Passage provided
There were many rest stops very close together along the trail.
I walked down the driveway of the nursery to take this picture.
The sign in this picture says: no entry, excluding residents, agricultural vehicles and cyclists. I only saw one other cyclist, and one resident in a car travelling slowly.
This shelter was well equipped with tools, maps, and vending machine.
I did an out and back to the commercial section of Berg which was even smaller than Kittsee.
This looks like a new subdivision. One of the houses had a green roof. I encountered no cars.
When discussing my plans to ride to Vienna and take the train back with one of Michael’s colleagues, who is a cyclist, he suggested that I should do it the other way around because of the prevailing winds. Based on my ride into the north wind today on the back way back from Berg, Austria, I think he’s right.
There were views of the Hrad in the distance from many places in Austria.
There are no cycling directions available here, on Google maps, or the map layer I usually use in Ride with GPS. There are some in Open Street Maps which are crowd sourced, so when I planned my ride on Ride with GPS I had to switch between biking, driving, and walking modes, so I thought I might be in trouble when I saw this.
Fortunately, I had simply forgotten to turn. I received the instruction, but then saw a place to sit and snack, and then continued straight when I finished.
So I checked my route and backtracked a bit and then found where the cycle path crossed the highway. I am re-entering Slovakia, here.
Had I turned the other direction I could have gone to Vienna, all on bike paths, which I hope to do next week.
This bunker is on the Iron Curtain Trail and was never used because before the fortifications were finished, the Germans invaded, and the bunker was captured.

Stored items from a collection
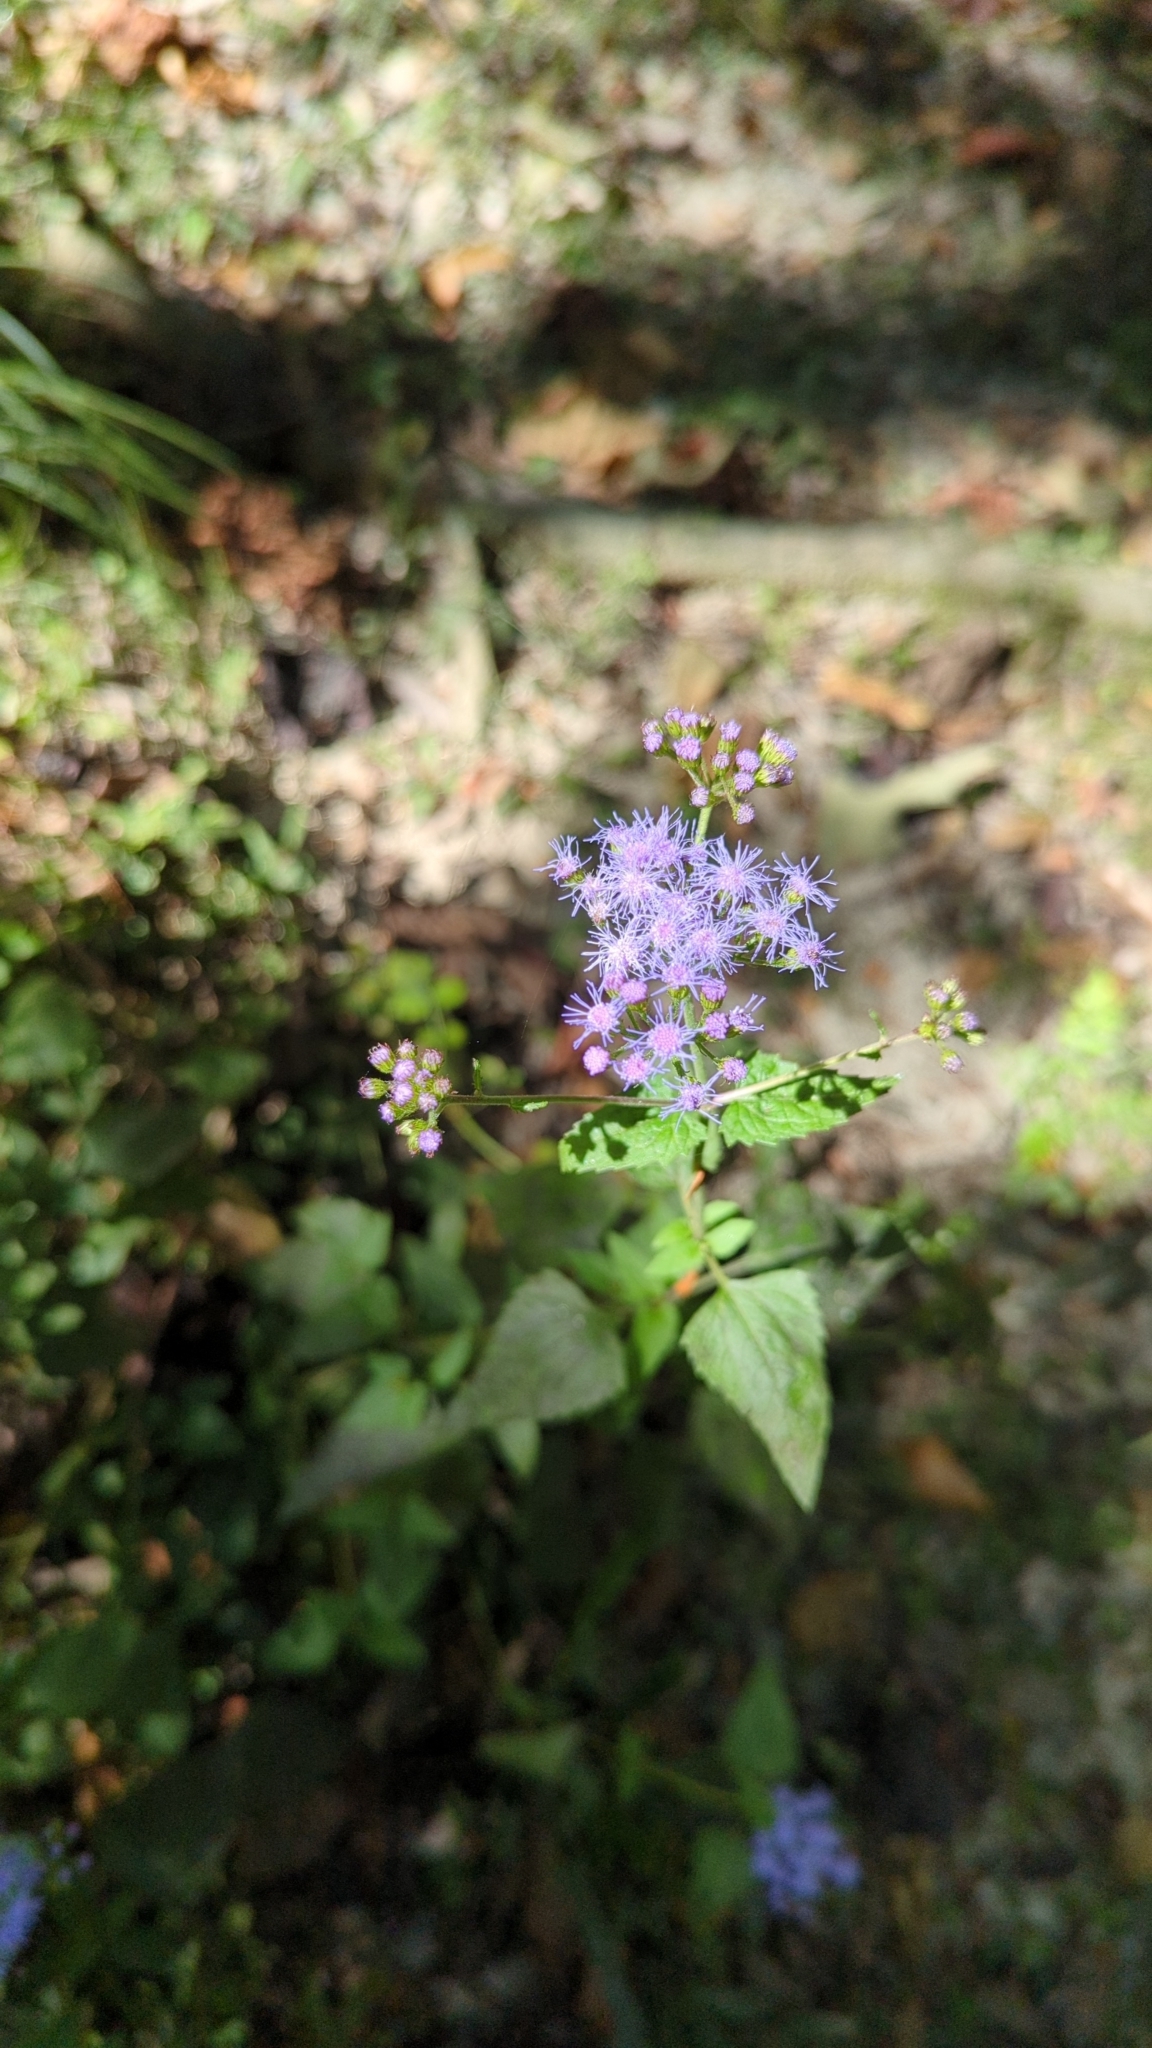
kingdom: Plantae
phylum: Tracheophyta
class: Magnoliopsida
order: Asterales
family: Asteraceae
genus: Conoclinium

Work item
Reproduce the entire passage about the cycling trip, word for word. The entries are drawn from a separate source and are unrelated to the text.

Result
There were many rest stops very close together along the trail.
I walked down the driveway of the nursery to take this picture.
The sign in this picture says: no entry, excluding residents, agricultural vehicles and cyclists. I only saw one other cyclist, and one resident in a car travelling slowly.
This shelter was well equipped with tools, maps, and vending machine.
I did an out and back to the commercial section of Berg which was even smaller than Kittsee.
This looks like a new subdivision. One of the houses had a green roof. I encountered no cars.
When discussing my plans to ride to Vienna and take the train back with one of Michael’s colleagues, who is a cyclist, he suggested that I should do it the other way around because of the prevailing winds. Based on my ride into the north wind today on the back way back from Berg, Austria, I think he’s right.
There were views of the Hrad in the distance from many places in Austria.
There are no cycling directions available here, on Google maps, or the map layer I usually use in Ride with GPS. There are some in Open Street Maps which are crowd sourced, so when I planned my ride on Ride with GPS I had to switch between biking, driving, and walking modes, so I thought I might be in trouble when I saw this.
Fortunately, I had simply forgotten to turn. I received the instruction, but then saw a place to sit and snack, and then continued straight when I finished.
So I checked my route and backtracked a bit and then found where the cycle path crossed the highway. I am re-entering Slovakia, here.
Had I turned the other direction I could have gone to Vienna, all on bike paths, which I hope to do next week.
This bunker is on the Iron Curtain Trail and was never used because before the fortifications were finished, the Germans invaded, and the bunker was captured.